This article appeared in Consent #2 (March-April 1988)
- Lloyd Walker
On April 9, 1987, the Supreme Court of Canada ruled that the right to strike is NOT protected by the Charter of Rights and Freedoms. As a result, union leaders have claimed that the door is now open for the government to legislate any strikers back to work. The "labour movement" is in an uproar, but for all the wrong reasons.
Let's identify the nature of a "job" before we look at the validity of any argument supporting strike action.
No one has a "right" to a job. Jobs are not property that can be possessed like a house or a car. Jobs are a consequence of voluntary agreements between two parties, an employer and an employee. As such, a job cannot be "possessed" or "owned" in the sense of property. An employer-employee relationship is as intangible as a marriage relationship because if either party left, the agreement, the relationship, and thus the marriage ceases to exist.
In a voluntary relationship, either party has the right and freedom to terminate it.
In a free society (i.e., where all relationship are voluntary), governments have no right to impose relationships. Agreements between CONSENTING parties require governments only to arbitrate or enforce the voluntary contract. And the function of government is to be an impartial arbiter of justice.
Since all of us, even those without union representation, have the right to withhold our services (i.e., quit our jobs), what is the labour movement really supporting by arguing that the "right" to strike be constitutionally guaranteed?
The "right to strike" is really not a "right" at all; it is a political privilege. Unions want to be able to withhold labour from management or owners without taking the same risk everyone else must take in effort to increase wages.

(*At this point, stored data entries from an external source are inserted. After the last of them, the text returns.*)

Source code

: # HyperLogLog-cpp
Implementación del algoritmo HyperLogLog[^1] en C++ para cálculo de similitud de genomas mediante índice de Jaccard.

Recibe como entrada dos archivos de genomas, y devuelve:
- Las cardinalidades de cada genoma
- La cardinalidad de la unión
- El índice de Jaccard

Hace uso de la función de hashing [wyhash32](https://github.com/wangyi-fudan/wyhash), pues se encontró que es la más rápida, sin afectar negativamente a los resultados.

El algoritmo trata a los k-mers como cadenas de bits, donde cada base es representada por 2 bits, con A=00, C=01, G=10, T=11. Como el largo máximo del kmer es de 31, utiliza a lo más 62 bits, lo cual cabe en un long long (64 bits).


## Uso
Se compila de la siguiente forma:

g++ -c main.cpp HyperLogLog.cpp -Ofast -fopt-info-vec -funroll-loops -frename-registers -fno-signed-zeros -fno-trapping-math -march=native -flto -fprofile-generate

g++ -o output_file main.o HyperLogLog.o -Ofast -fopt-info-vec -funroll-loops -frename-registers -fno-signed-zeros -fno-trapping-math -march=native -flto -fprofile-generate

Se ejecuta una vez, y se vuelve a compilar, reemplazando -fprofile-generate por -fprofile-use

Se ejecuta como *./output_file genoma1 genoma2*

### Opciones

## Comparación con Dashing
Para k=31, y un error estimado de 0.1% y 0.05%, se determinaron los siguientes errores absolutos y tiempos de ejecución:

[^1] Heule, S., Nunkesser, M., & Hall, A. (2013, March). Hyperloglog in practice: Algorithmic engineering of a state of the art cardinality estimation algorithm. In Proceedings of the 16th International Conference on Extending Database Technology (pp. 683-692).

Organized labour wants jobs recognized as "property" so it can "possess" those jobs and thus prevent anyone else from "owning" those same jobs.
In short, unions want to control not only their own members, but non-members as well --- through the form of legislation that protects them from competition in labour.

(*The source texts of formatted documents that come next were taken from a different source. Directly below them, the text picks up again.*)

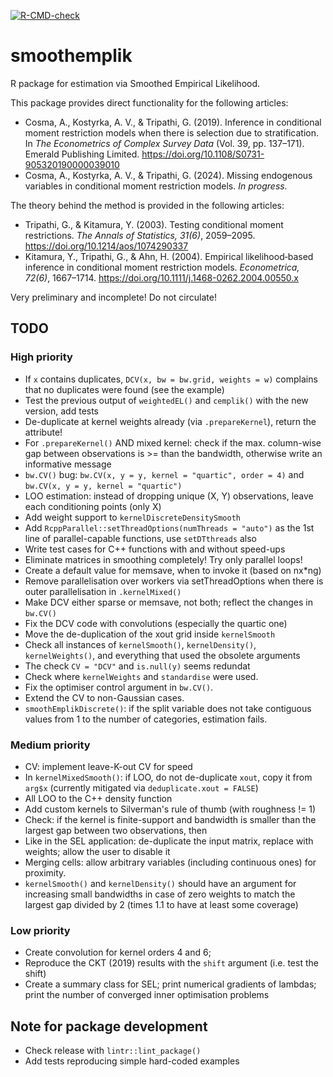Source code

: <!-- badges: start -->
[![R-CMD-check](https://github.com/Fifis/smoothemplik/actions/workflows/R-CMD-check.yaml/badge.svg)](https://github.com/Fifis/smoothemplik/actions/workflows/R-CMD-check.yaml)
<!-- badges: end -->

# smoothemplik

R package for estimation via Smoothed Empirical Likelihood.

This package provides direct functionality for the following articles:

* Cosma, A., Kostyrka, A. V., & Tripathi, G. (2019). Inference in conditional moment restriction models when there is selection due to stratification. In *The Econometrics of Complex Survey Data* (Vol. 39, pp. 137–171). Emerald Publishing Limited. https://doi.org/10.1108/S0731-905320190000039010
* Cosma, A., Kostyrka, A. V., & Tripathi, G. (2024). Missing endogenous variables in conditional moment restriction models. *In progress.*

The theory behind the method is provided in the following articles:

* Tripathi, G., & Kitamura, Y. (2003). Testing conditional moment restrictions. *The Annals of Statistics, 31(6)*, 2059–2095.  https://doi.org/10.1214/aos/1074290337
* Kitamura, Y., Tripathi, G., & Ahn, H. (2004). Empirical likelihood‐based inference in conditional moment restriction models. *Econometrica, 72(6)*, 1667–1714. https://doi.org/10.1111/j.1468-0262.2004.00550.x

Very preliminary and incomplete! Do not circulate!

## TODO

### High priority

* If `x` contains duplicates, `DCV(x, bw = bw.grid, weights = w)` complains that no duplicates were found (see the example)
* Test the previous output of `weightedEL()` and `cemplik()` with the new version, add tests
* De-duplicate at kernel weights already (via `.prepareKernel`), return the attribute!
* For `.prepareKernel()` AND mixed kernel: check if the max. column-wise gap between observations is >= than the bandwidth, otherwise write an informative message
* `bw.CV()` bug: `bw.CV(x, y = y, kernel = "quartic", order = 4)` and `bw.CV(x, y = y, kernel = "quartic")`
* LOO estimation: instead of dropping unique (X, Y) observations, leave each conditioning points (only X)
* Add weight support to `kernelDiscreteDensitySmooth`
* Add `RcppParallel::setThreadOptions(numThreads = "auto")` as the 1st line of parallel-capable functions, use `setDTthreads` also
* Write test cases for C++ functions with and without speed-ups
* Eliminate matrices in smoothing completely! Try only parallel loops!
* Create a default value for memsave, when to invoke it (based on nx*ng)
* Remove parallelisation over workers via setThreadOptions when there is outer parallelisation in `.kernelMixed()`
* Make DCV either sparse or memsave, not both; reflect the changes in `bw.CV()`
* Fix the DCV code with convolutions (especially the quartic one)
* Move the de-duplication of the xout grid inside `kernelSmooth`
* Check all instances of `kernelSmooth()`, `kernelDensity()`, `kernelWeights()`, and everything that used the obsolete arguments
* The check `CV = "DCV"` and `is.null(y)` seems redundat
* Check where `kernelWeights` and `standardise` were used.
* Fix the optimiser control argument in `bw.CV()`.
* Extend the CV to non-Gaussian cases.
* `smoothEmplikDiscrete()`: if the split variable does not take contiguous values from 1 to the number of categories, estimation fails.

### Medium priority

* CV: implement leave-K-out CV for speed
* In `kernelMixedSmooth()`: if LOO, do not de-duplicate `xout`, copy it from `arg$x` (currently mitigated via `deduplicate.xout = FALSE`)
* All LOO to the C++ density function
* Add custom kernels to Silverman's rule of thumb (with roughness != 1)
* Check: if the kernel is finite-support and bandwidth is smaller than the largest gap between two observations, then
* Like in the SEL application: de-duplicate the input matrix, replace with weights; allow the user to disable it
* Merging cells: allow arbitrary variables (including continuous ones) for proximity.
* `kernelSmooth()` and `kernelDensity()` should have an argument for increasing small bandwidths in case of zero weights to match the largest gap divided by 2 (times 1.1 to have at least some coverage)

### Low priority

* Create convolution for kernel orders 4 and 6;
* Reproduce the CKT (2019) results with the `shift` argument (i.e. test the shift)
* Create a summary class for SEL; print numerical gradients of lambdas; print the number of converged inner optimisation problems

## Note for package development

* Check release with `lintr::lint_package()`
* Add tests reproducing simple hard-coded examples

Government legislation is the key to organized labour's willingness to ignore the economic realities of the day and to pursue policies that are detrimental to its members, to employers, and to labour competition. This legal privilege prevents the labour market from being self-regulating, causing the "need" for even more government involvement in employee-employer relationships.
Philosophically and pragmatically, there is only one way to obtain and maintain a privilege of this type --- through the use of FORCE.

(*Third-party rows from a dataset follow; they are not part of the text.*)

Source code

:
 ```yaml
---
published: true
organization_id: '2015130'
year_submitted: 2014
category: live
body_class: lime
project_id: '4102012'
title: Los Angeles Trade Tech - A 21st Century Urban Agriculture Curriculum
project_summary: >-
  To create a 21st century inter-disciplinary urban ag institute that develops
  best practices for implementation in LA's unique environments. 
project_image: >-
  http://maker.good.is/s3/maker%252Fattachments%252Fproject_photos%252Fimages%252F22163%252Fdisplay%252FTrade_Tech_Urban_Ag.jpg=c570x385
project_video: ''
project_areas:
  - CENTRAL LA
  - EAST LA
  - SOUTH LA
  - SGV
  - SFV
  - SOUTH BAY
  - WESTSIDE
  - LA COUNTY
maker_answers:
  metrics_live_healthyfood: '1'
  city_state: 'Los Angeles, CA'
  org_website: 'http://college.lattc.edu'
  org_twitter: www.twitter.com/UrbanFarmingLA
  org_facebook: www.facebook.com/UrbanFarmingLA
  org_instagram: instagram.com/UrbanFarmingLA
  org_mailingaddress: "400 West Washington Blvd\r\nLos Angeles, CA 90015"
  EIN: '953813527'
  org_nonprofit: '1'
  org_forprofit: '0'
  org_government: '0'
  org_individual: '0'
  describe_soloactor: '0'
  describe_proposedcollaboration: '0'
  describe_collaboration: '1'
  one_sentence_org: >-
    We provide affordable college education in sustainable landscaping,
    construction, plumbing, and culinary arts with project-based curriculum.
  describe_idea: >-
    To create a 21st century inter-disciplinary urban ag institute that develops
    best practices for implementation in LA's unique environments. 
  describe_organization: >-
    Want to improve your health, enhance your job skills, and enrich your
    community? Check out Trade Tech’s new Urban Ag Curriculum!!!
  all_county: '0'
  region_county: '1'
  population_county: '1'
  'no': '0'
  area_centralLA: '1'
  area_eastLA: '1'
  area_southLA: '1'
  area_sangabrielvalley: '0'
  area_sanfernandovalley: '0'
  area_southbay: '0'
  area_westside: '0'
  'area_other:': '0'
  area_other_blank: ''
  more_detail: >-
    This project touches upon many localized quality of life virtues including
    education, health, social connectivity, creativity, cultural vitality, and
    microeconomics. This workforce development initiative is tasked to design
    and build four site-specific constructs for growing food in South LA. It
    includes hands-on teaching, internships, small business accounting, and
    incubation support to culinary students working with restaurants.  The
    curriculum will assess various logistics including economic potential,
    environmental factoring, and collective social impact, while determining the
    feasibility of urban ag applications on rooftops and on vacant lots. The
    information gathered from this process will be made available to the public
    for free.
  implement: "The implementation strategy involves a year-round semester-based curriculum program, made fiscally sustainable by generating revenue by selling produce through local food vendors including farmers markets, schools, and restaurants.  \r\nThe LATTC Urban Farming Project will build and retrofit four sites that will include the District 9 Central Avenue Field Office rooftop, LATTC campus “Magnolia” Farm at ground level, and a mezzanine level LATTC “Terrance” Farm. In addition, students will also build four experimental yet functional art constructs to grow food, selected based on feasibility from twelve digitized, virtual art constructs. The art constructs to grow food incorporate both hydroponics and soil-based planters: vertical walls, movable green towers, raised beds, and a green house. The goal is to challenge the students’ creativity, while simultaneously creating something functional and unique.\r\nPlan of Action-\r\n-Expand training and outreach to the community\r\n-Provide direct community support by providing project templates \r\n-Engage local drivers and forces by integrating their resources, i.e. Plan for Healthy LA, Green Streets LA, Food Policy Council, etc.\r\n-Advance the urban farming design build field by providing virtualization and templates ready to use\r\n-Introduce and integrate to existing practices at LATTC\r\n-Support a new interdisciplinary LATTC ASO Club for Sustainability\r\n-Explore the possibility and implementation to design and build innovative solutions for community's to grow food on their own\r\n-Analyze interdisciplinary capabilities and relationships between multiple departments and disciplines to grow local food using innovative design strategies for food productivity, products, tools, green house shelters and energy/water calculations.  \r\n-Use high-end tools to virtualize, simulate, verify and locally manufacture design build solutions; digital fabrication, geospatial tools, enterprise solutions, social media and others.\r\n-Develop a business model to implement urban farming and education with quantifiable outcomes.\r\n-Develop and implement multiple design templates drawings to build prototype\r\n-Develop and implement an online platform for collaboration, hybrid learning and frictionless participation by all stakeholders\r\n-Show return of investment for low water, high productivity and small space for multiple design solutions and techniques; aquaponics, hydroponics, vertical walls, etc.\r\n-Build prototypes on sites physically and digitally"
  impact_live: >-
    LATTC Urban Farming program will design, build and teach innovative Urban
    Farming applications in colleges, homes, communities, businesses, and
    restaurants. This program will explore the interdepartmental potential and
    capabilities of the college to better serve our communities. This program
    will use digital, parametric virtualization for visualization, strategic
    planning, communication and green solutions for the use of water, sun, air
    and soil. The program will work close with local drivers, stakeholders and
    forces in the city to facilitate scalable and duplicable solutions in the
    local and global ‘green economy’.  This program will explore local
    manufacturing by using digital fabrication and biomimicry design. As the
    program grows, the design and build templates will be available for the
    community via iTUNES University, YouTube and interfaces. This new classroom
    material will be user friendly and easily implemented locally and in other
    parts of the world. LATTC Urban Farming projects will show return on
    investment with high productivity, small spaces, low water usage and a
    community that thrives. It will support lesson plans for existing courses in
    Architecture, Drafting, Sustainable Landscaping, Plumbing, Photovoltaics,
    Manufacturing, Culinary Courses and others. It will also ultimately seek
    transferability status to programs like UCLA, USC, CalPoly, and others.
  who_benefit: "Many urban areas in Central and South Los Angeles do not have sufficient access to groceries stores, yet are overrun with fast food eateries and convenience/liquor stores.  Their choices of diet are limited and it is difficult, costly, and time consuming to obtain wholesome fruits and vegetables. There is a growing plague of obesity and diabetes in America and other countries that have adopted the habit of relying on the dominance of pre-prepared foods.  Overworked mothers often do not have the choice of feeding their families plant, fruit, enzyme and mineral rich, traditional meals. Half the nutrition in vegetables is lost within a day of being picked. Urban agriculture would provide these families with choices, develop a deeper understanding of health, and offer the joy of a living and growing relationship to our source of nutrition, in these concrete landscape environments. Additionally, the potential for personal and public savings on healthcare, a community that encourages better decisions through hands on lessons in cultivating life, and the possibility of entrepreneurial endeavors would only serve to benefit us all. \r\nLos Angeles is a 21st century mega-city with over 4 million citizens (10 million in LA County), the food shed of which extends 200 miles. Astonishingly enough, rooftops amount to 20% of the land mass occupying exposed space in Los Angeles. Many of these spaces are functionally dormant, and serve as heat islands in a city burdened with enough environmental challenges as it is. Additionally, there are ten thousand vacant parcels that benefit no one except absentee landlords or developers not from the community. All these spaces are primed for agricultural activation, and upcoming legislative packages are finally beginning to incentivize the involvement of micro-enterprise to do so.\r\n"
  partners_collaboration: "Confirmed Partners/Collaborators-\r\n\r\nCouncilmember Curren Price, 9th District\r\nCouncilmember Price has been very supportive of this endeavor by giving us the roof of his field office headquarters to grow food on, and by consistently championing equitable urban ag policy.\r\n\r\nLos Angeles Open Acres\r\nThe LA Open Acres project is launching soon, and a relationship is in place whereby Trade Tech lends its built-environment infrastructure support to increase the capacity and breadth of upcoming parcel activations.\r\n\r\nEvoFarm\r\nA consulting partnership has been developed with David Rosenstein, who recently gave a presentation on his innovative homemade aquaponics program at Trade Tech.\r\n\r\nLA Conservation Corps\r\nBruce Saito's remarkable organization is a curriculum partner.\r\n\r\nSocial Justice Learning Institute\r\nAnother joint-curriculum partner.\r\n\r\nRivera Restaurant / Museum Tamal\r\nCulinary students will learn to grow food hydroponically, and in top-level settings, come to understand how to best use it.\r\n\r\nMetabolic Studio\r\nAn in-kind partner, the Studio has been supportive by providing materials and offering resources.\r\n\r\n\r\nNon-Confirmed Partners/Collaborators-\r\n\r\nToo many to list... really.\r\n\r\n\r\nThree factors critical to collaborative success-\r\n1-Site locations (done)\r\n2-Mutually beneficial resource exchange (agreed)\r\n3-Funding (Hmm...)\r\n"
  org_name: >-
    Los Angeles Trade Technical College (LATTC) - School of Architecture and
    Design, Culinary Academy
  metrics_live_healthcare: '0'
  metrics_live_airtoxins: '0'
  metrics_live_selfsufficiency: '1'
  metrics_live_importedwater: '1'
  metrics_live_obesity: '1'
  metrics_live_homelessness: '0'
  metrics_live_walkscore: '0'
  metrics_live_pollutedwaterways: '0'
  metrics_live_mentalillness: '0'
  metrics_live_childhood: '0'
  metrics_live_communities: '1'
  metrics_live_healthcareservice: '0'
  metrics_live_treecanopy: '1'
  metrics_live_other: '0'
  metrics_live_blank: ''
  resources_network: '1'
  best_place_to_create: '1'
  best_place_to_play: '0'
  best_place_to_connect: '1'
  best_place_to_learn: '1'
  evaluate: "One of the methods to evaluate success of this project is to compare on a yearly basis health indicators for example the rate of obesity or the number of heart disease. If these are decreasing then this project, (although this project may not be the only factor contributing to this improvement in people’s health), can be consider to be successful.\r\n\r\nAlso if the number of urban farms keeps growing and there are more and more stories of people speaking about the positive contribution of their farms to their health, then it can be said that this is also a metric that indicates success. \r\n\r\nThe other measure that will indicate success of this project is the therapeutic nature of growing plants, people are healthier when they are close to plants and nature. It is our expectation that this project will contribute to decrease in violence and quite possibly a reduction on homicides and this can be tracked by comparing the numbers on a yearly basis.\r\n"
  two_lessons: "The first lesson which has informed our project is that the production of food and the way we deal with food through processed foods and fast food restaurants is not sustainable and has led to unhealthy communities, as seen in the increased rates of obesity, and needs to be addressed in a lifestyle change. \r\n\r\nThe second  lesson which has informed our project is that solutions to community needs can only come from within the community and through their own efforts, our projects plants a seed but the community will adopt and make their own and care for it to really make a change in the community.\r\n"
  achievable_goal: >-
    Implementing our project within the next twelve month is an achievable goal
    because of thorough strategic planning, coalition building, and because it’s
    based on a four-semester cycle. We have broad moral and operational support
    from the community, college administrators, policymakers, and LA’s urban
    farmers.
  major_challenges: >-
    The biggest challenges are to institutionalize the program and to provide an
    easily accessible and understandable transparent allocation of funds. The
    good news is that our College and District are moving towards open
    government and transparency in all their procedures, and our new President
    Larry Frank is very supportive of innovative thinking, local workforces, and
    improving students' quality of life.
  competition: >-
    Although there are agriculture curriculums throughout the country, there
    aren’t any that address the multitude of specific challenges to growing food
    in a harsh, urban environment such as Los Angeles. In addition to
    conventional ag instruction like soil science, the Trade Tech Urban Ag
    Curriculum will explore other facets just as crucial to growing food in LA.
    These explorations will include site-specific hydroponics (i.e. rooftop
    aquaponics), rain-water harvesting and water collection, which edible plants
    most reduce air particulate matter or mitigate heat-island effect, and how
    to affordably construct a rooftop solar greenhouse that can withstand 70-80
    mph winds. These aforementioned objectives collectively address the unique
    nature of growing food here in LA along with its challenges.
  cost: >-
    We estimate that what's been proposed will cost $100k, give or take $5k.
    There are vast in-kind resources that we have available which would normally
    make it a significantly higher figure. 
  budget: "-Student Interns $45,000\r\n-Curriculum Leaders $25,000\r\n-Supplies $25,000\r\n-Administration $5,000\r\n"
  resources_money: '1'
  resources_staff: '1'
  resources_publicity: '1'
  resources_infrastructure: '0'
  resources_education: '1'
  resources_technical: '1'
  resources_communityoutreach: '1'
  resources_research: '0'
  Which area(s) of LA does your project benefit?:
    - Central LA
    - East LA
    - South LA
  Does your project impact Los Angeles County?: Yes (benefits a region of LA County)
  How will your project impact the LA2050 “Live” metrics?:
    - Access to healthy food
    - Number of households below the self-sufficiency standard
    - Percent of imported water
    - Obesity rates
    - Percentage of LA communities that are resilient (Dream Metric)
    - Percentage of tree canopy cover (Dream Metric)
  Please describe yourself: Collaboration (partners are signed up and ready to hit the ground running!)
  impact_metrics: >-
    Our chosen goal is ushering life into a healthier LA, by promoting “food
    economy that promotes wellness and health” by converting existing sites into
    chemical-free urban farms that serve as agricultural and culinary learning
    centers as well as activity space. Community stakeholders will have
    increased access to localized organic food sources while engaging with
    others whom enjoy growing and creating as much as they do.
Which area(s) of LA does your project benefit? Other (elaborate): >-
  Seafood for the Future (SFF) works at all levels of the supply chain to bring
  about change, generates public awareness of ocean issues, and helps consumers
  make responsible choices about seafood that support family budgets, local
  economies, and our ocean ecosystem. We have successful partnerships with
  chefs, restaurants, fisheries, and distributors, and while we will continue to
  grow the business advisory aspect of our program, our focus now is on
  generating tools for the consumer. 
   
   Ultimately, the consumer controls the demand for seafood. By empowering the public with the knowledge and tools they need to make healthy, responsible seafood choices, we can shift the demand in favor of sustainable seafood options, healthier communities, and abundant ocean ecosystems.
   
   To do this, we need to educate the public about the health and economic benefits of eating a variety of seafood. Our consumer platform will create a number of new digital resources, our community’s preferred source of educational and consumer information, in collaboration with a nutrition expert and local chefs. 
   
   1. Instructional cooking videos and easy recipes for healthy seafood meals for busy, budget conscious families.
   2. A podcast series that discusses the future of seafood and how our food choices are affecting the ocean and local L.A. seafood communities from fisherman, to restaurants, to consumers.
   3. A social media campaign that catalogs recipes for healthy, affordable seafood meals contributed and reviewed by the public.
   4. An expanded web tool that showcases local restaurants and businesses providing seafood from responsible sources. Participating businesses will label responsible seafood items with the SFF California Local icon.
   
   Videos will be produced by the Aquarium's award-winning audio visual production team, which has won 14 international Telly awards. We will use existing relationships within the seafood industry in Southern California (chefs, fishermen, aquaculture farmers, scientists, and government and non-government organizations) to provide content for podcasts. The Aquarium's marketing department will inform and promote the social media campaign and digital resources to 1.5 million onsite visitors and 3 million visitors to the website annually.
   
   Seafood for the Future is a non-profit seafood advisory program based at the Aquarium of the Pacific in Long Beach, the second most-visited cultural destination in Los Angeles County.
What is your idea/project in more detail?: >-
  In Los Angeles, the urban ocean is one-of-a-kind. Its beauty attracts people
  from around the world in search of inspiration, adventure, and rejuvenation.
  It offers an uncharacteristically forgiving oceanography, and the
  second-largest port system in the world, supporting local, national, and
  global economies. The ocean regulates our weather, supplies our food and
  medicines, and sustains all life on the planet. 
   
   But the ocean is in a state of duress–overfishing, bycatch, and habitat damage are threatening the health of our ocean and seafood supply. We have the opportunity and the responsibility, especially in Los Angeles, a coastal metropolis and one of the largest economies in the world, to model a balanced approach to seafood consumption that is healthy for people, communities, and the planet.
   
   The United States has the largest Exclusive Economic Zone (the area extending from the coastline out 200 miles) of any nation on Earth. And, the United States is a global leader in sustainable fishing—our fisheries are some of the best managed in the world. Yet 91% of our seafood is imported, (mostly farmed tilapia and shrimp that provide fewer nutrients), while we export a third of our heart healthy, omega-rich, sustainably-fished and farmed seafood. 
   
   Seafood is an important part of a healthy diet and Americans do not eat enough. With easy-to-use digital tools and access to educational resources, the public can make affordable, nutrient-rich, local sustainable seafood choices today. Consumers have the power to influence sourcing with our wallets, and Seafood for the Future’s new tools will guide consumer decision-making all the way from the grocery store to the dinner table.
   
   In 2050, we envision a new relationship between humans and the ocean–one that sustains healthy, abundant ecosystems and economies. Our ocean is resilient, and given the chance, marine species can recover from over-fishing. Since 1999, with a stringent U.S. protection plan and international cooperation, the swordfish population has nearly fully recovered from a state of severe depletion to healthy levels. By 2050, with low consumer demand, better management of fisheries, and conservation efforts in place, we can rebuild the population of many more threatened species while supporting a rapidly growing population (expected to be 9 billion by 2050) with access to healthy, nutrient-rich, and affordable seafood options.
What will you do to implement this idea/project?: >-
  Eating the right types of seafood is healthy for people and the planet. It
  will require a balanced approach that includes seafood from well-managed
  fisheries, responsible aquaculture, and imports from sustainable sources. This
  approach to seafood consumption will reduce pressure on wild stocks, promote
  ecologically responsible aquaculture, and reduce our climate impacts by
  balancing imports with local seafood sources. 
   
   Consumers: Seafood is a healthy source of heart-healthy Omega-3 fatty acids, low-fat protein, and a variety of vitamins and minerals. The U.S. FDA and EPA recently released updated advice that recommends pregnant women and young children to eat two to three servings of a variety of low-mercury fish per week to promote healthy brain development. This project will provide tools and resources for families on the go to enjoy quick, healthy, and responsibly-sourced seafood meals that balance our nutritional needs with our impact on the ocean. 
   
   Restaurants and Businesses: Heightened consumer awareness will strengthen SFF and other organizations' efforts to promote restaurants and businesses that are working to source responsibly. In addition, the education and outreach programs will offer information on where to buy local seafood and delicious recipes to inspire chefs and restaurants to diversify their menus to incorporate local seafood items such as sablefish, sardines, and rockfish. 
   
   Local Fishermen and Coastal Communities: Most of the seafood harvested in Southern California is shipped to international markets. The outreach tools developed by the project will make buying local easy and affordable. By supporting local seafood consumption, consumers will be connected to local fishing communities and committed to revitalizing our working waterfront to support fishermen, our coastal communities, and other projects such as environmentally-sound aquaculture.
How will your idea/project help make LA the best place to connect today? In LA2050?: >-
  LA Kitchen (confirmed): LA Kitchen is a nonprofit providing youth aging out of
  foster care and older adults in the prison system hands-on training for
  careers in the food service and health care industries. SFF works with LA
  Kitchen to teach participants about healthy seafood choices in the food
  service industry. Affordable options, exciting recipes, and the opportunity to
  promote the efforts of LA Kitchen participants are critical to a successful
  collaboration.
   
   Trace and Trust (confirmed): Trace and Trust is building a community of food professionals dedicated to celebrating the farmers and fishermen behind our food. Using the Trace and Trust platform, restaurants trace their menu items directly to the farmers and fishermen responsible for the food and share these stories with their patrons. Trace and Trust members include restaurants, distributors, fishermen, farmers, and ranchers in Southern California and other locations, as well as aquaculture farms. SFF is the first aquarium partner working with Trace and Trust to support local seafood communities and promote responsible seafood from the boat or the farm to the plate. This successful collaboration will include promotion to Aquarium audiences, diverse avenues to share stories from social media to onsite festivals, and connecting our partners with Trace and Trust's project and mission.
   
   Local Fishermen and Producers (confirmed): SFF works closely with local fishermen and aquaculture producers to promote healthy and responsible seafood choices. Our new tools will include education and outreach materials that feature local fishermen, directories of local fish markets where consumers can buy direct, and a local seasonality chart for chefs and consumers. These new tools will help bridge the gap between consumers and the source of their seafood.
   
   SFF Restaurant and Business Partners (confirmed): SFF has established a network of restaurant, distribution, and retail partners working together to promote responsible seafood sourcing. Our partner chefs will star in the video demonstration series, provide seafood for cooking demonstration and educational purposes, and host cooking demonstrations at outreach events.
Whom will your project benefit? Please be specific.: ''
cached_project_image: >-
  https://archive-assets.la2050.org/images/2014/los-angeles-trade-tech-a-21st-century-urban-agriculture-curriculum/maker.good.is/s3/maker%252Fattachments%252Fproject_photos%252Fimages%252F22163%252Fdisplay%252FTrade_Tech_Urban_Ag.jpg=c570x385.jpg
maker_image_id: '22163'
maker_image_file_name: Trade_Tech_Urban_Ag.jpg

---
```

Admittedly, the use of the word "force" in this circumstance upsets a lot people, particularly those within the labour movement --- and with good reason. After all, a common expression of force is direct physical violence, something most people condemn, yet something which unions criticize only half-heartedly, especially when they perceive that their interests are at stake.
But regardless of one's personal perspective on unions, it's pretty hard to deny that they get their power to coerce relationships from the very source that should be preventing the use of force --- government itself. Why? Because the labour movement has successfully pressured legislators into ignoring the RIGHTS of individuals and granting some of them (its members) SPECIAL STATUS. But, special status only lasts as long as you have the legislator's ear. In today's world, power changes hands with each election and thus the voices heard by government also change.
Given these political realities, it is quite possible that legislators could ban the very existence of unions (i.e., even as voluntary labour associations). Of course, this would be just as wrong as what they're doing now, but either consequence would be the result of labour legislation based on pursuing INTERESTS at the expense of the RIGHTS of individuals.
When it comes right down to it, the truth is that all of us have the right to withhold our services. What we DON'T have, and should never have, is the "right" to hold our employer or any other citizen hostage to our desires.